#### SOURCE RECORDS ####

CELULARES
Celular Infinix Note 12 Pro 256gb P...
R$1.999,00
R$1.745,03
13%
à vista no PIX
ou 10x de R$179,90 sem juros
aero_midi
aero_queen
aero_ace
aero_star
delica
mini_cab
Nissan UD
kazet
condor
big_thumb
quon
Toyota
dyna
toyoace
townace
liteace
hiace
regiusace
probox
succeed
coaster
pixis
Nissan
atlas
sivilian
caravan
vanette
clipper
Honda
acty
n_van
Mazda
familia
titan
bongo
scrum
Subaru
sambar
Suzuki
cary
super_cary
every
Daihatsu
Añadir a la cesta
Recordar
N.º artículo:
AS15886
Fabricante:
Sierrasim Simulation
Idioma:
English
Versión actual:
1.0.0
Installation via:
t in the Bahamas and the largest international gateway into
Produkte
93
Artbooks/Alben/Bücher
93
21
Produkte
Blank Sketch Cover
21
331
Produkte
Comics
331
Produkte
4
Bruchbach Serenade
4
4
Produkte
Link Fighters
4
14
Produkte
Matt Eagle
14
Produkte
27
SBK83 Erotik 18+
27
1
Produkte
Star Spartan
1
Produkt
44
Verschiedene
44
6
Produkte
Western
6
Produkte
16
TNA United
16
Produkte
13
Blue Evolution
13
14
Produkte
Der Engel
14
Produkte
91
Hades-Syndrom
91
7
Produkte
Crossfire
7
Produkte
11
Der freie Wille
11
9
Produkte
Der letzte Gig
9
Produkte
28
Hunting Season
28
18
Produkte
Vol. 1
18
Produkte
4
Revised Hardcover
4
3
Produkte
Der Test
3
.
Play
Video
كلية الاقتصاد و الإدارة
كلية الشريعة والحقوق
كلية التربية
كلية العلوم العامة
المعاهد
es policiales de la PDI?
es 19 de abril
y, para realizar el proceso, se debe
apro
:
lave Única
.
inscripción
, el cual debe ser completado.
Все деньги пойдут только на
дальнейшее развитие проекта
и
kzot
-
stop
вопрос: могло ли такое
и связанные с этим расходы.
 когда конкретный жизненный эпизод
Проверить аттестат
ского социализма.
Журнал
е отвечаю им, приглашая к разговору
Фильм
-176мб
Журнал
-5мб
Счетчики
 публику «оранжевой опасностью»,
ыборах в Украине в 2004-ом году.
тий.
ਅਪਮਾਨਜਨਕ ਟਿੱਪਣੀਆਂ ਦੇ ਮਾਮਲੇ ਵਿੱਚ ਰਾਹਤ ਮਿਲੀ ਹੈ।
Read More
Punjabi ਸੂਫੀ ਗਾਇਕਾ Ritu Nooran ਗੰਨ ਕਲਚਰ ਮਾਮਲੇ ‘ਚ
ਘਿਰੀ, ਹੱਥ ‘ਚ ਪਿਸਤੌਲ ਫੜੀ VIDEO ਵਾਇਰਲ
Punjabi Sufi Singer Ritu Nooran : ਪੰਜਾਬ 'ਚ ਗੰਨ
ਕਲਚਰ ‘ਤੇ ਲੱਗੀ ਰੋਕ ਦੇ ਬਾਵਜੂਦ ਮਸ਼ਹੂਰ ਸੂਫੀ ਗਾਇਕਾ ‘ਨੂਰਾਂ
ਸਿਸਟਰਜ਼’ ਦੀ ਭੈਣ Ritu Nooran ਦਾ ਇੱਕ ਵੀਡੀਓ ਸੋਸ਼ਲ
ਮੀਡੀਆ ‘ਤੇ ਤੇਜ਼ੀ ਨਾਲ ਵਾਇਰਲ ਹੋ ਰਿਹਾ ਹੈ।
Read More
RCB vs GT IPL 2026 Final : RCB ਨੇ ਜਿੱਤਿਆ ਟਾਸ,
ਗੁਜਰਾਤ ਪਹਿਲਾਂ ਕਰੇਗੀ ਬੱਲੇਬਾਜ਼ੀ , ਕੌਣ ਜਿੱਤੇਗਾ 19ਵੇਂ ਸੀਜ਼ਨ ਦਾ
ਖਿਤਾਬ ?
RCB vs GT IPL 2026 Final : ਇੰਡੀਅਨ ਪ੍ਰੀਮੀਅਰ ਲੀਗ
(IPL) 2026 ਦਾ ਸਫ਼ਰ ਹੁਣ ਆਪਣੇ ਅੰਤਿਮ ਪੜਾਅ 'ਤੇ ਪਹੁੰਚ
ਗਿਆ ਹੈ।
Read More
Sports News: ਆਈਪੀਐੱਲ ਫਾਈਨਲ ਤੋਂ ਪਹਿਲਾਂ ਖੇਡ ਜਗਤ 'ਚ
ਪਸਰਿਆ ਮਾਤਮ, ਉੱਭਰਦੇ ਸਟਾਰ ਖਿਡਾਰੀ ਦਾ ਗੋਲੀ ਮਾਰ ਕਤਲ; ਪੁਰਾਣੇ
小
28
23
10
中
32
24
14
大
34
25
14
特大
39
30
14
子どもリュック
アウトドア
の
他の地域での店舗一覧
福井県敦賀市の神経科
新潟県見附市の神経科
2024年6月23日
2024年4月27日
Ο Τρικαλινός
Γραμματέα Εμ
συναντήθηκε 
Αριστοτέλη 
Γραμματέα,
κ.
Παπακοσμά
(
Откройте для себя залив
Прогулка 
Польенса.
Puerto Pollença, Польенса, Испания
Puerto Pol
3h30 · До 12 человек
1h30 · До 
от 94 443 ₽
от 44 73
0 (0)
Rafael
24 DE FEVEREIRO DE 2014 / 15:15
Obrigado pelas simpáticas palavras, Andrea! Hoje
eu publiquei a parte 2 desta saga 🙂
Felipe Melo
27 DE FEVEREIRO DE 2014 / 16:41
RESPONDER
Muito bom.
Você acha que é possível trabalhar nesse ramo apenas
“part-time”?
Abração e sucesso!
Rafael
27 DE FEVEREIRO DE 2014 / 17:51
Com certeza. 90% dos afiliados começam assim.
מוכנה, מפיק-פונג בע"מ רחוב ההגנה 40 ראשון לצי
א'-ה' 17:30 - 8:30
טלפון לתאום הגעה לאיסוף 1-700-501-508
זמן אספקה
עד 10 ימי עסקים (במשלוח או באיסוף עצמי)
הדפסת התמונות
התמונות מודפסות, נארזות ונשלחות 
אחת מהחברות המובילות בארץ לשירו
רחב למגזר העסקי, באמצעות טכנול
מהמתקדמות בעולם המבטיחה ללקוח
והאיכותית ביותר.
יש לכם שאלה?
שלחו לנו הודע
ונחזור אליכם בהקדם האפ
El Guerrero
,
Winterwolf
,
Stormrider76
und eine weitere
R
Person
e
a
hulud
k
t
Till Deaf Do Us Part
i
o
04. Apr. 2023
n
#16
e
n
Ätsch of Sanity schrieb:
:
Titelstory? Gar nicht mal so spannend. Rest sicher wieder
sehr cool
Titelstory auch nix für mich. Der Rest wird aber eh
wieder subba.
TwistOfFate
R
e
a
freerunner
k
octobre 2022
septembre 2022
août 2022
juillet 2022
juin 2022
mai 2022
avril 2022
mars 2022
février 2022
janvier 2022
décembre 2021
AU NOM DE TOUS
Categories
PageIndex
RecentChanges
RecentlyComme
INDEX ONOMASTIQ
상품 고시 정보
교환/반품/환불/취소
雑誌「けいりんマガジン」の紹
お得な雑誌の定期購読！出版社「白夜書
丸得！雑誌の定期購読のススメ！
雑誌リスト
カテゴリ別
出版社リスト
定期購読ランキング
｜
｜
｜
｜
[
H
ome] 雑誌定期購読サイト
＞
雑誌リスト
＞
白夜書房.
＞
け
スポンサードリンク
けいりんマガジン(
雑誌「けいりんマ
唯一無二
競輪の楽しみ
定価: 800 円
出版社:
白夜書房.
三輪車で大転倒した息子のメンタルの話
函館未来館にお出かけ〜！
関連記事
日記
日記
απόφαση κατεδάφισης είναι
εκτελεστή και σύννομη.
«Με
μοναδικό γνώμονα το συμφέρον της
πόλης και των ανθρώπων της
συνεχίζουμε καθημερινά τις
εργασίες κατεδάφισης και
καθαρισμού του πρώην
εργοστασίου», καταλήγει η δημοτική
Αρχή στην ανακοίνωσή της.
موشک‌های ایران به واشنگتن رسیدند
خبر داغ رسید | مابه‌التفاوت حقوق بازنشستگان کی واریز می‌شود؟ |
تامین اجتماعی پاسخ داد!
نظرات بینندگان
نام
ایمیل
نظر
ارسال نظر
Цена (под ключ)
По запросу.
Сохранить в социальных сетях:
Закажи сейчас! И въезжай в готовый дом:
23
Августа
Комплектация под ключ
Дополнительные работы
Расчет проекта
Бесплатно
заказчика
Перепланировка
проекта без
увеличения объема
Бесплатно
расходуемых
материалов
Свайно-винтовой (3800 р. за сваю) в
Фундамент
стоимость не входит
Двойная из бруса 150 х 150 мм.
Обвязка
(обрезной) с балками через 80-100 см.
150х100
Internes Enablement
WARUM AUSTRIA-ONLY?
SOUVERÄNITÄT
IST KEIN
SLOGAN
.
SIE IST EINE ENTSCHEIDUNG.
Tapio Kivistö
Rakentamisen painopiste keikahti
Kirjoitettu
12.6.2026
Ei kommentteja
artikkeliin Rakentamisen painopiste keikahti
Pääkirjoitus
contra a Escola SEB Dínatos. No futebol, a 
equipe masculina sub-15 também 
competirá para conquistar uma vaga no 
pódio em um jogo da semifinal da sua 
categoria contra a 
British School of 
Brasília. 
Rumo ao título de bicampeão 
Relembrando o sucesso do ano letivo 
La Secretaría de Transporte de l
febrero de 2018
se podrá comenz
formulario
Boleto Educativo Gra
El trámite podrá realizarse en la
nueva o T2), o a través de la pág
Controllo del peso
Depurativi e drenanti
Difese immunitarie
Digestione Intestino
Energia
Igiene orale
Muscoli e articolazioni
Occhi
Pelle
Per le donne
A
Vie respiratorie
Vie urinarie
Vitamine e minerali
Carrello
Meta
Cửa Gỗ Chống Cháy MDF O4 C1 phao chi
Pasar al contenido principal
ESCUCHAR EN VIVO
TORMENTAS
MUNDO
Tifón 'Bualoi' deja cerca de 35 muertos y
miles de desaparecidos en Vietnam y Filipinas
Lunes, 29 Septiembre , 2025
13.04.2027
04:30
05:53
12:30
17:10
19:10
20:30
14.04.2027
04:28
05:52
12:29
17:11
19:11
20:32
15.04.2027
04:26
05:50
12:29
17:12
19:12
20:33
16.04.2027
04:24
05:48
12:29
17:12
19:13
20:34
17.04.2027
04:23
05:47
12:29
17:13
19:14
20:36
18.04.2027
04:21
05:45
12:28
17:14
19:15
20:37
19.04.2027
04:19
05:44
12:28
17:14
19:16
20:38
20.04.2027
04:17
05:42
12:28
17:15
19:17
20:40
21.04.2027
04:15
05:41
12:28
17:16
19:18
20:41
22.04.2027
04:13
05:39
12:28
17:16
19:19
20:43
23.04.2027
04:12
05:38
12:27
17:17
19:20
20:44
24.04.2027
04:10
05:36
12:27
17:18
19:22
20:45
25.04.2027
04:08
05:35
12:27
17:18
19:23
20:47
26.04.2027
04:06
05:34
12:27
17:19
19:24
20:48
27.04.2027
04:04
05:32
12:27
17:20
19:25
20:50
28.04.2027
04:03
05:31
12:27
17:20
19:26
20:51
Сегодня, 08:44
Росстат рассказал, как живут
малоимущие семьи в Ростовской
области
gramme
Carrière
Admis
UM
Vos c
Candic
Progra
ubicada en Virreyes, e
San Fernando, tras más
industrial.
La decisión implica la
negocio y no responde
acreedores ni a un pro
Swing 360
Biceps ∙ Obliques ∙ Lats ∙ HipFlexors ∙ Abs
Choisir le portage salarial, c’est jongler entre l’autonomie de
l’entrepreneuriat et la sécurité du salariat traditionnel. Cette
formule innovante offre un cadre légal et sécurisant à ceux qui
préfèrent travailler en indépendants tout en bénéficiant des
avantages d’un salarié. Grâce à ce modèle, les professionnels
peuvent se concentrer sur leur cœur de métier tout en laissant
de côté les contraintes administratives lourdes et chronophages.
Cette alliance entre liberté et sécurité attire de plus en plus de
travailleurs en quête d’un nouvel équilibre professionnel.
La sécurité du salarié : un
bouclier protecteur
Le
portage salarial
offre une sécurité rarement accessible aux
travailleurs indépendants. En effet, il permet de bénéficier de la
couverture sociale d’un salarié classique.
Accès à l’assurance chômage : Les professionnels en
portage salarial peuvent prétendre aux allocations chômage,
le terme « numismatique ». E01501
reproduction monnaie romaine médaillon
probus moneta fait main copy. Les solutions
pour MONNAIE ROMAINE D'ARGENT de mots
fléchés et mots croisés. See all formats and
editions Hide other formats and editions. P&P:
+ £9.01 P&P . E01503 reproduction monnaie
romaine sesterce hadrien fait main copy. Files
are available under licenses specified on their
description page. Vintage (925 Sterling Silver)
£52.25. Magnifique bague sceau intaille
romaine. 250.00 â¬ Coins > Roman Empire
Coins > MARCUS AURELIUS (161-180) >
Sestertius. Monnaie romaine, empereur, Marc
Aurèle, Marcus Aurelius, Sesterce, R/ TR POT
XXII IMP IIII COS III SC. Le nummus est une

####

» **WHAT IS REQUIRED**:
What are the lines from the one containing "Sestertius. Monnaie romaine, empereur, Marc" through the end of the material? Reproduce them exactly, both ends included, with nothing added.

» **RESPONSE TO THIS EXERCISE**:
Sestertius. Monnaie romaine, empereur, Marc
Aurèle, Marcus Aurelius, Sesterce, R/ TR POT
XXII IMP IIII COS III SC. Le nummus est une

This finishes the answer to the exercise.